28... Rec7 had to be played; 29. Bg4 Nxg4 30. Nxg4 f6 while Black is still inferior due to his passive pieces, White would need a long siege to breach the defences: 31. f3 with the idea of centralizing the king and pushing e4 while Black's forces are tied down.

29. Nxc6 Bxc6
30. Rxc6 Rxc6
31. Qxc6 (D)

Position after 31. Qxc6

The breakthrough.

31... Qxb4
32. Qxa6 Qb2
33. Rc5 Qa1+
34. Kh2 b4
35. Rb5 Qa3
36. Qb6 Qb2
37. Rxb4

The passed a-pawn will prove decisive.

37... Qxf2
38. Rb3

Be careful! 38. a6? Rxe3 followed by ... Rxf3 and suddenly it is White's king that's in trouble!

38... Rxe3
39. Rxe3 Qxe3
40. Qb2!

Dashing any of Black's hopes for a perpetual.

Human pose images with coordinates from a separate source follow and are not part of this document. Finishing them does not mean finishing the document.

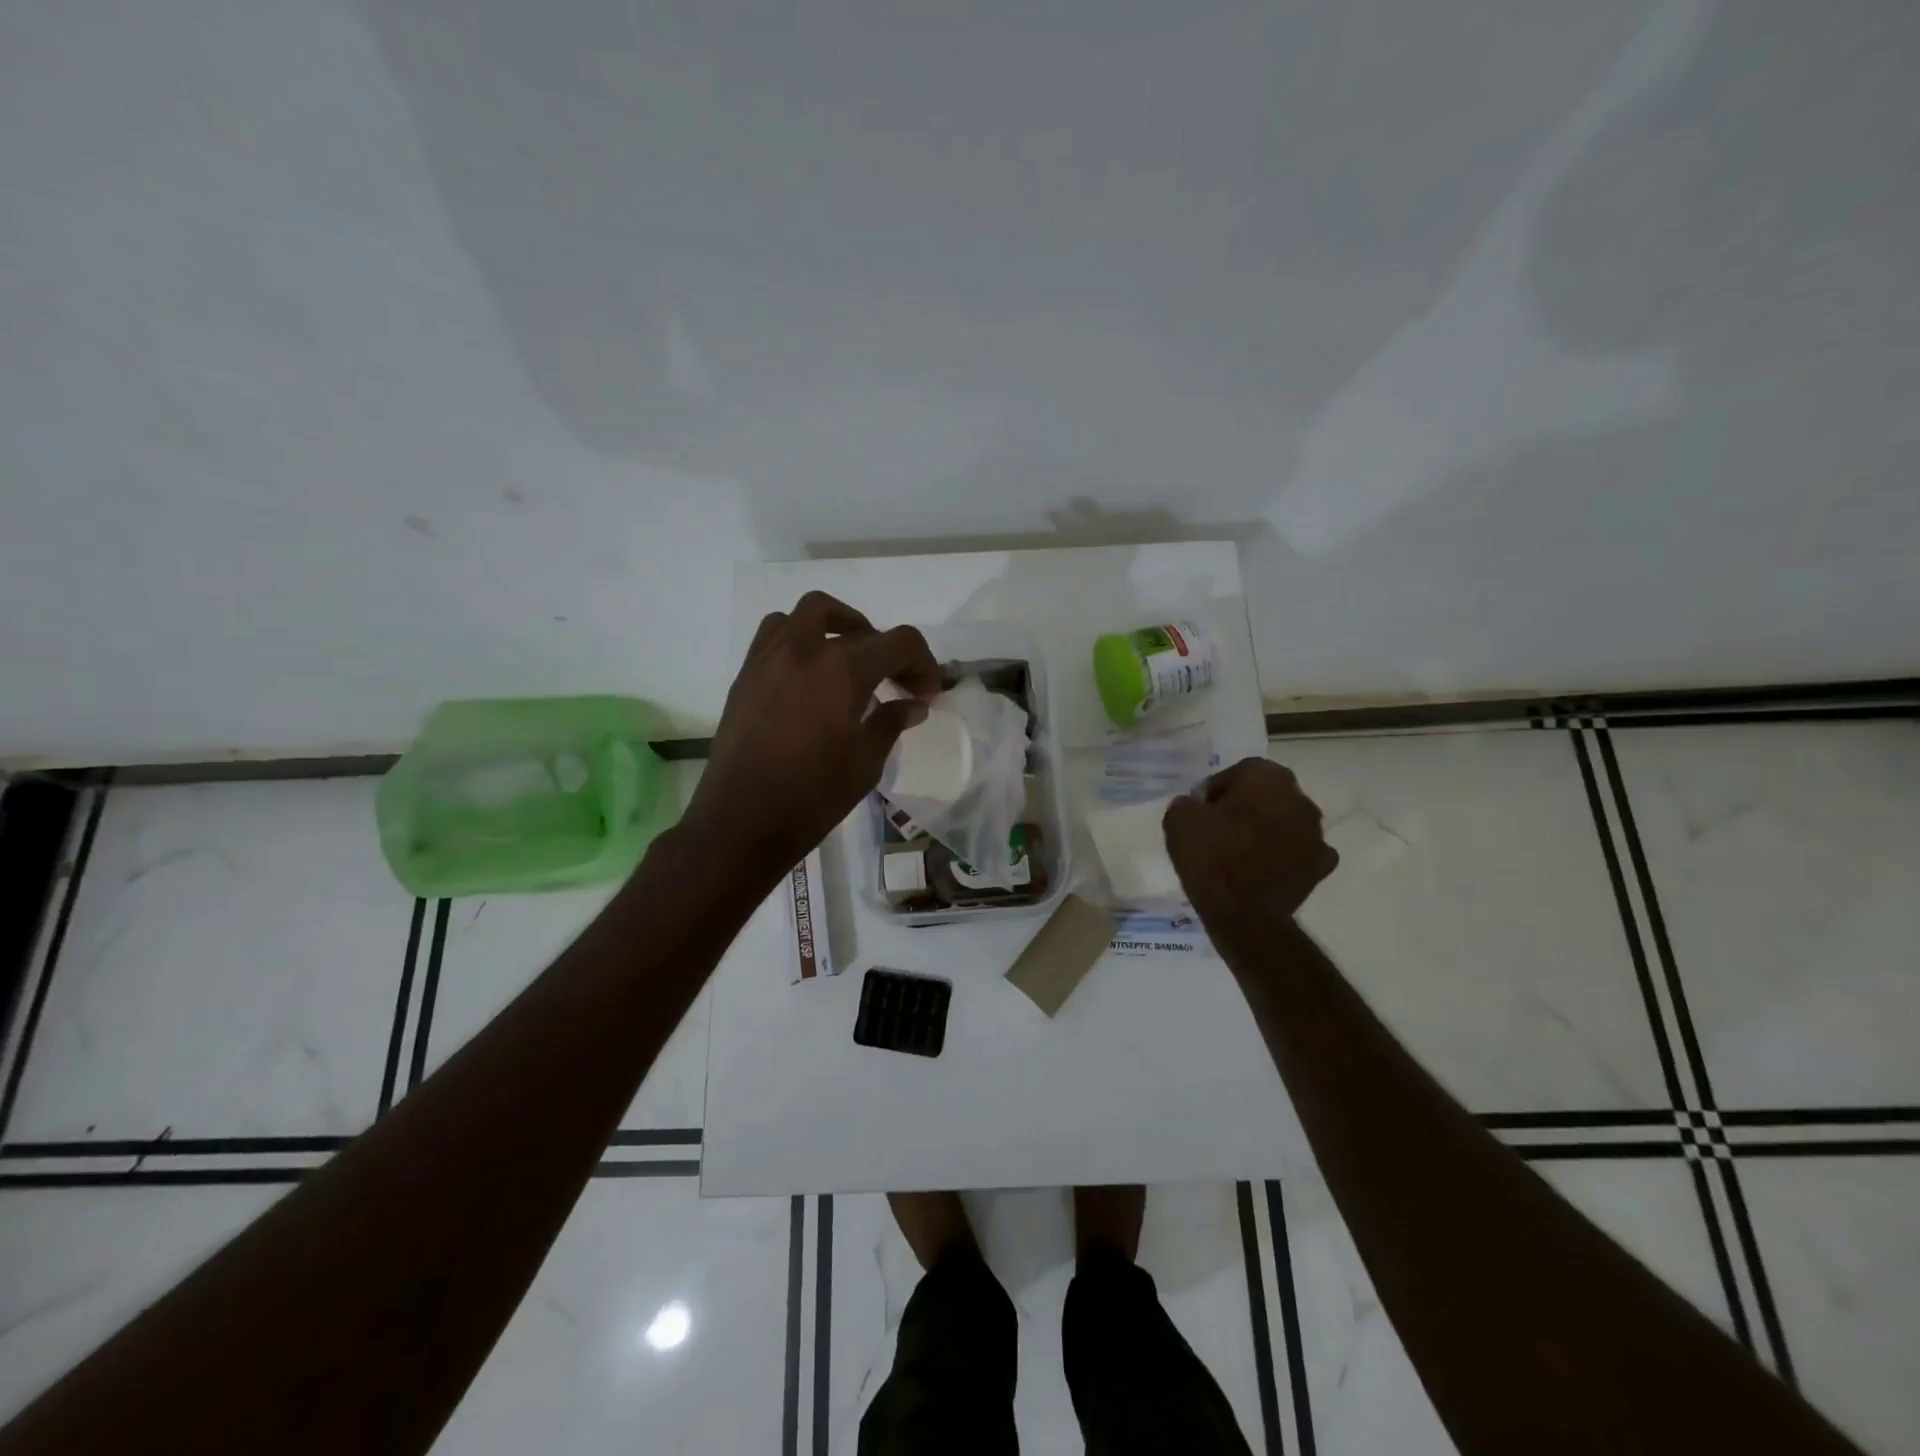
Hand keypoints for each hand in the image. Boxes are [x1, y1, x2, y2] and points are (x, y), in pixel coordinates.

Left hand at [685, 591, 939, 878]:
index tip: (927, 693)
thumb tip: (913, 705)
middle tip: (895, 680)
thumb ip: (891, 723)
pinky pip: (775, 634)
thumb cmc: (813, 796)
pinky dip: (801, 640)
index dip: (923, 662)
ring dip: (837, 627)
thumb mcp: (866, 762)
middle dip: (885, 646)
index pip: (898, 642)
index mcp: (843, 670)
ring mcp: (769, 658)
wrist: (742, 821)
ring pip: (807, 614)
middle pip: (856, 624)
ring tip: (849, 660)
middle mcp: (805, 650)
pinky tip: (810, 676)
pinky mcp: (745, 676)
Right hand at [1162, 758, 1338, 920]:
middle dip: (1246, 807)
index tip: (1201, 811)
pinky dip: (1285, 857)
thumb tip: (1197, 806)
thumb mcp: (1178, 819)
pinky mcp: (1321, 866)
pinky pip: (1299, 852)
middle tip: (1219, 830)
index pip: (1237, 772)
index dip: (1216, 791)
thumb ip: (1188, 802)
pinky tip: (1263, 870)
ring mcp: (1316, 833)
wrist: (1244, 914)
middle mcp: (1299, 797)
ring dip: (1268, 830)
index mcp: (1266, 776)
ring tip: (1239, 853)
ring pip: (1286, 821)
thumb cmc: (1211, 856)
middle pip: (1266, 794)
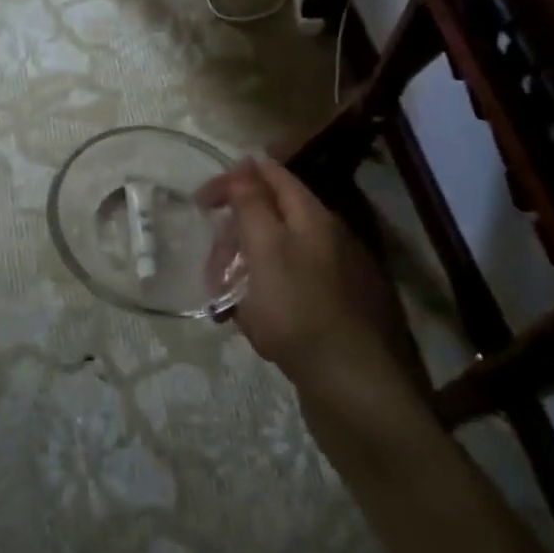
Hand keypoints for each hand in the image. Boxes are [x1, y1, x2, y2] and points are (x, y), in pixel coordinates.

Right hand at [198, 158, 428, 414]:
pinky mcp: (327, 311)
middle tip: (211, 267)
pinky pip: (283, 291)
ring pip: (272, 258)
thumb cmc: (300, 311)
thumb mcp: (267, 250)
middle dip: (233, 236)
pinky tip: (249, 324)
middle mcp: (324, 239)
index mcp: (312, 217)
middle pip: (269, 218)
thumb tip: (244, 163)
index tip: (200, 202)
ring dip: (241, 272)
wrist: (353, 388)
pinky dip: (259, 300)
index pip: (270, 175)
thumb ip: (252, 204)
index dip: (233, 180)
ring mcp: (329, 277)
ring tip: (224, 303)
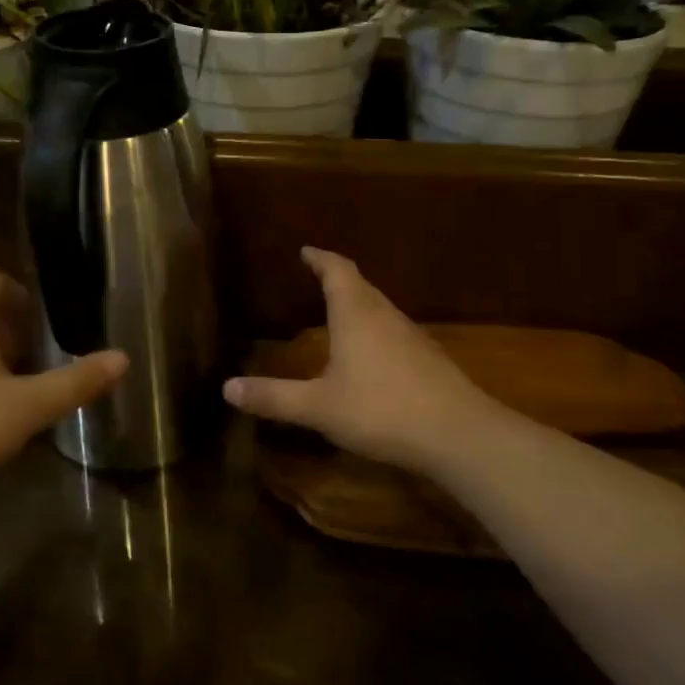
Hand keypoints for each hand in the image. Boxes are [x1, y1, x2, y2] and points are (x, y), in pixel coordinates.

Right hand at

40. a6? Qf4+! 41. Kg1 Qc1+ White cannot escape from the checks.

40... Qf4+
41. Kh1 Qc7
42. Qa3 Qa7
43. a6

By now Black had run into time trouble, so he resorted to waiting moves.

43... Kg8

Was it still possible to fight back? 43... Ne4 44. Qa5 (44. Bxe4 dxe4 White must give up his passed pawn to stop Black's.) 44... Ng3+ 45. Kh2 Qb8 complicates things a little but after 46. a7 Nf1+ 47. Kh1 Black can resign.

44. Qa5 Kg7
45. Qb5 (D)

Position after 45. Qb5

With 46. Qb7 to follow. So what can we learn from this game?

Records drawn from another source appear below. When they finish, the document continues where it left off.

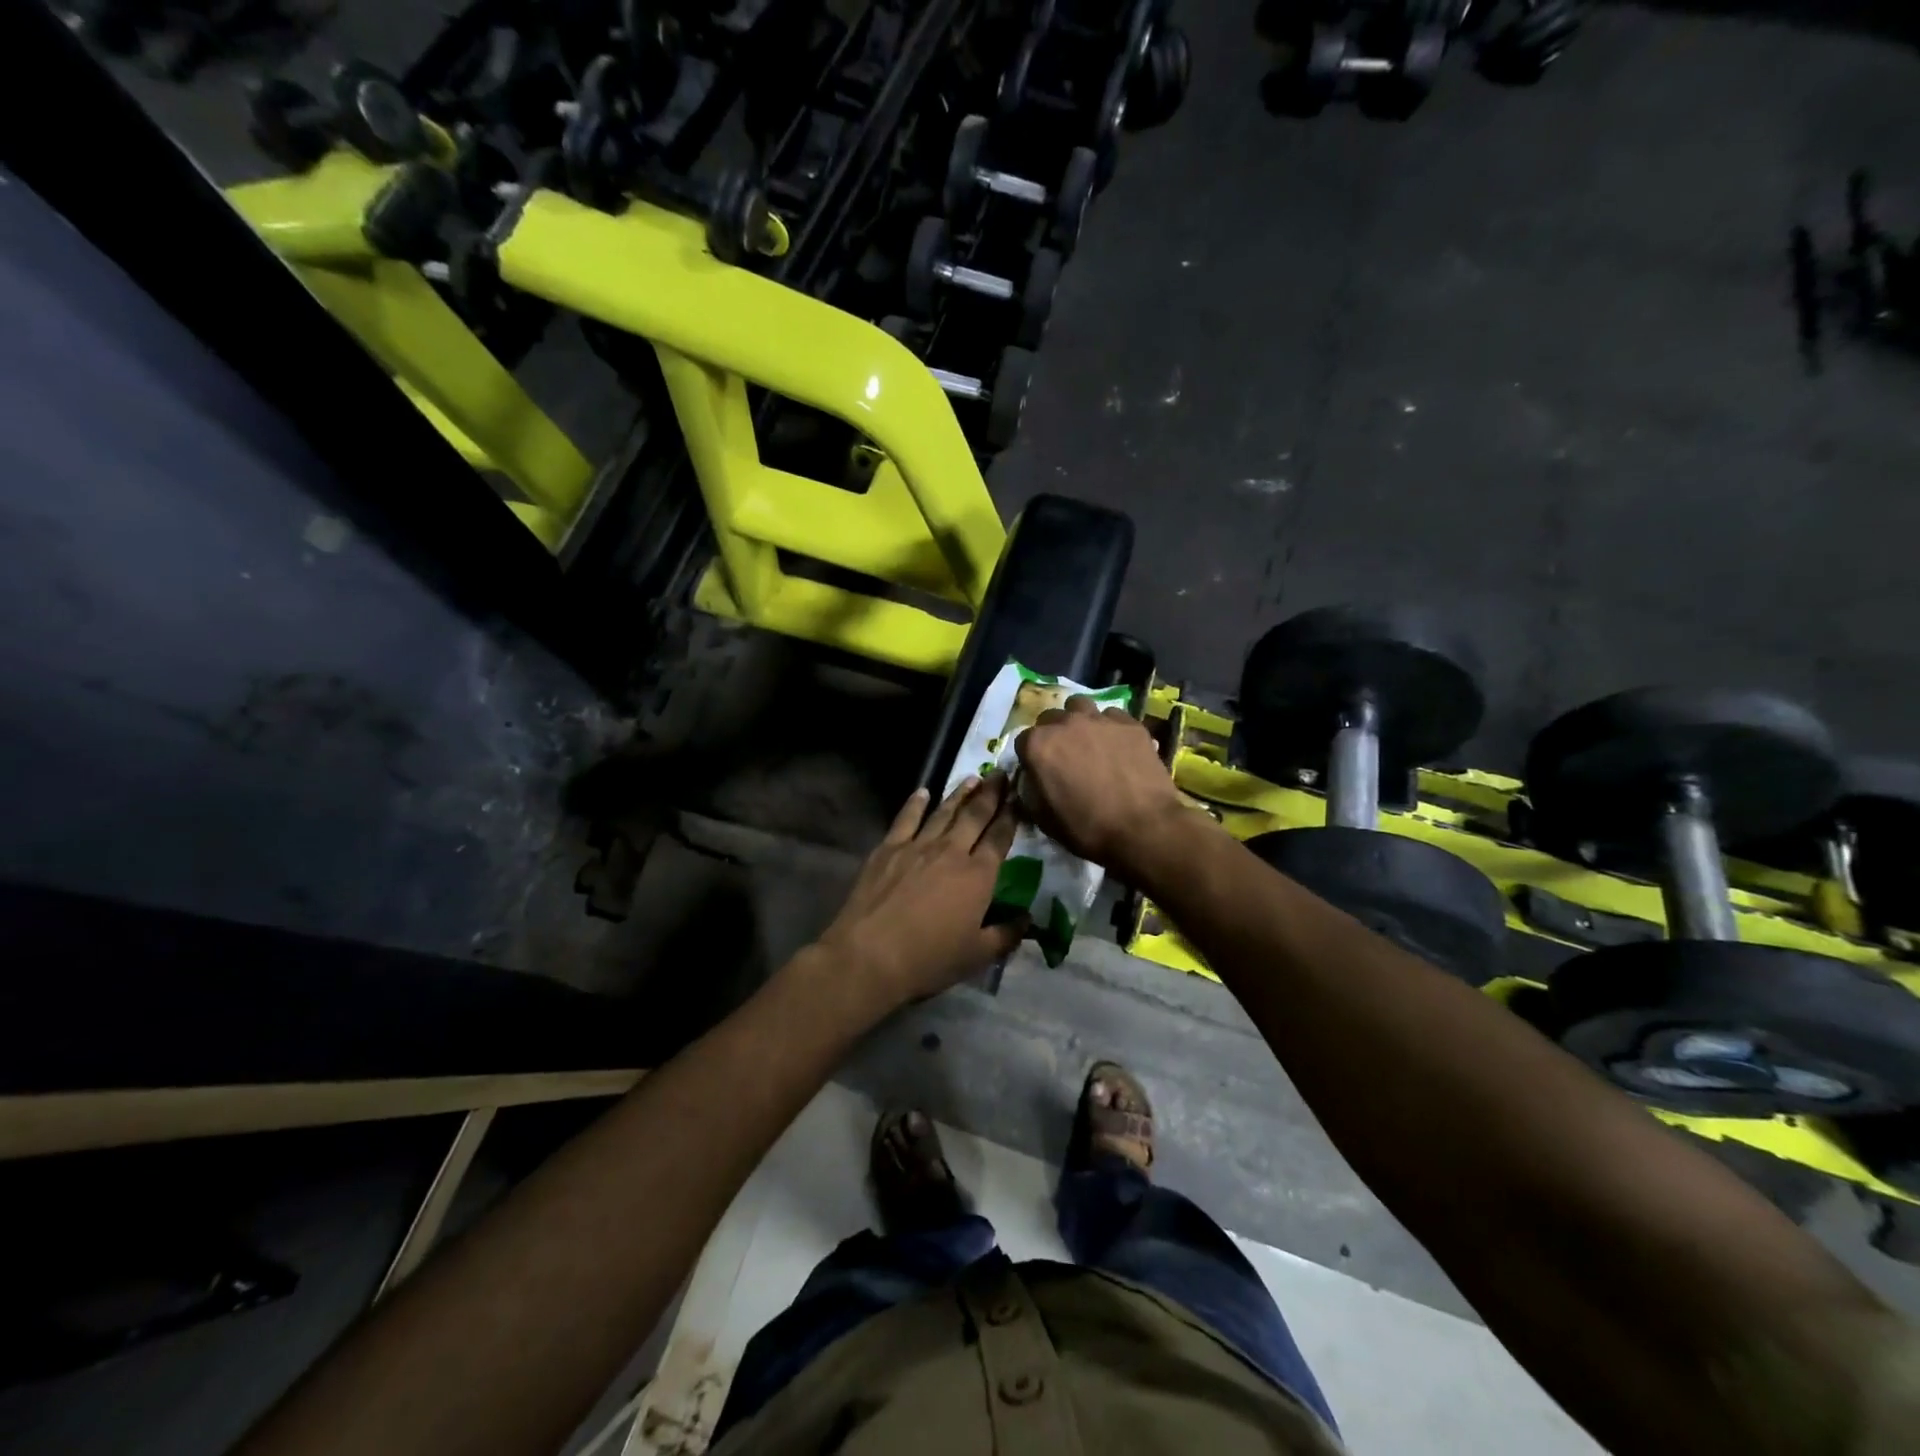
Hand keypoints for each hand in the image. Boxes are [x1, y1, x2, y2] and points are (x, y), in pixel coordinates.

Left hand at [812, 774, 1024, 1008]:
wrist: (870, 955)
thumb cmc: (929, 959)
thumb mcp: (977, 955)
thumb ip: (1006, 935)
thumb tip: (1027, 920)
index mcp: (978, 876)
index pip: (1000, 838)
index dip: (1011, 816)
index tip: (1019, 797)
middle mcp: (951, 852)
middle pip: (975, 816)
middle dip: (991, 794)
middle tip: (1001, 774)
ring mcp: (917, 846)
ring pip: (944, 812)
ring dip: (960, 794)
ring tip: (972, 778)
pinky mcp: (888, 849)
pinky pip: (906, 819)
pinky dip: (915, 803)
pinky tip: (922, 792)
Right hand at [1014, 696, 1190, 880]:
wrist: (1143, 829)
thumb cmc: (1086, 828)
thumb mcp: (1043, 818)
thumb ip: (1030, 790)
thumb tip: (1031, 778)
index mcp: (1039, 745)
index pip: (1023, 741)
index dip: (1031, 758)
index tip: (1040, 772)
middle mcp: (1066, 723)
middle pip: (1051, 718)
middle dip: (1053, 734)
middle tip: (1065, 757)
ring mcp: (1100, 719)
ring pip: (1081, 707)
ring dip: (1079, 721)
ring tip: (1089, 742)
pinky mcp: (1130, 724)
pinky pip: (1113, 717)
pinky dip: (1110, 728)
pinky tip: (1118, 747)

  1. Make sure every move you make has a purpose. Unecessary moves only give your opponent more time to execute his/her plans.
  2. When there is an exchange available you don't have to capture immediately; sometimes it is better to wait till the right moment before releasing the tension.
  3. Even if you're winning, watch out for perpetual checks!